PyPSA-USA generates load profiles for all of the residential, commercial, industrial, and transport sectors. Residential and commercial loads for electrical, space heating, water heating and space cooling originate from the National Laboratory of the Rockies (NLR) ResStock and ComStock datasets [42]. Industrial electrical and heating loads are based on the Energy Information Agency (EIA) Manufacturing Energy Consumption Survey [32], Electric Power Research Institute (EPRI) Industrial Load Shape Library [43], and the NLR County Level Industrial Energy Use dataset [44]. Finally, transportation loads are based on the NLR Electrification Futures Study [45].
Additional constraints.
We enforce additional constraints on the base PyPSA-USA network to capture operational and investment restrictions unique to our research question. Electricity and natural gas networks are capacity constrained by current infrastructure and cannot be expanded. The annual import and export volumes of electricity and natural gas are restricted to not exceed current levels. Import and export costs of electricity are the state-level monthly wholesale price, as taken from the EIA [32]. When importing electricity, the model incurs an emission penalty equal to current level grid emissions. Investments in supply capacity are allowed for solar, wind (onshore and offshore), and natural gas (Open Cycle Gas Turbine (OCGT) and Combined Cycle Gas Turbine (CCGT)). The build rates for these technologies match the maximum 2030 build rates from EIA Annual Energy Outlook (AEO) [46] and include land use limits. There are no capacity limits on end-use technologies (such as HPs and furnaces) with the exception of oil furnaces, which are not extendable.

┄┄┄┄┄┄┄┄┄┄

Work instruction 1 »
According to the PyPSA-USA passage, why are additional constraints placed on the base network?
Work instruction 2 »
Reproduce the part of the PyPSA-USA passage between "PyPSA-USA generates load" and "Futures Study [45].", inclusive.

Available data »
┄┄┄┄┄┄┄┄┄┄

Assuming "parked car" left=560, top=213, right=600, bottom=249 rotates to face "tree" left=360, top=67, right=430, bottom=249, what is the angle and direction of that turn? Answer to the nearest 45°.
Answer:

┄┄┄┄┄┄┄┄┄┄

Exercise response 1 »
The additional constraints are enforced to capture operational and investment restrictions unique to the authors' research question.

Exercise response 2 »
PyPSA-USA generates load profiles for all of the residential, commercial, industrial, and transport sectors. Residential and commercial loads for electrical, space heating, water heating and space cooling originate from the National Laboratory of the Rockies (NLR) ResStock and ComStock datasets [42]. Industrial electrical and heating loads are based on the Energy Information Agency (EIA) Manufacturing Energy Consumption Survey [32], Electric Power Research Institute (EPRI) Industrial Load Shape Library [43], and the NLR County Level Industrial Energy Use dataset [44]. Finally, transportation loads are based on the NLR Electrification Futures Study [45].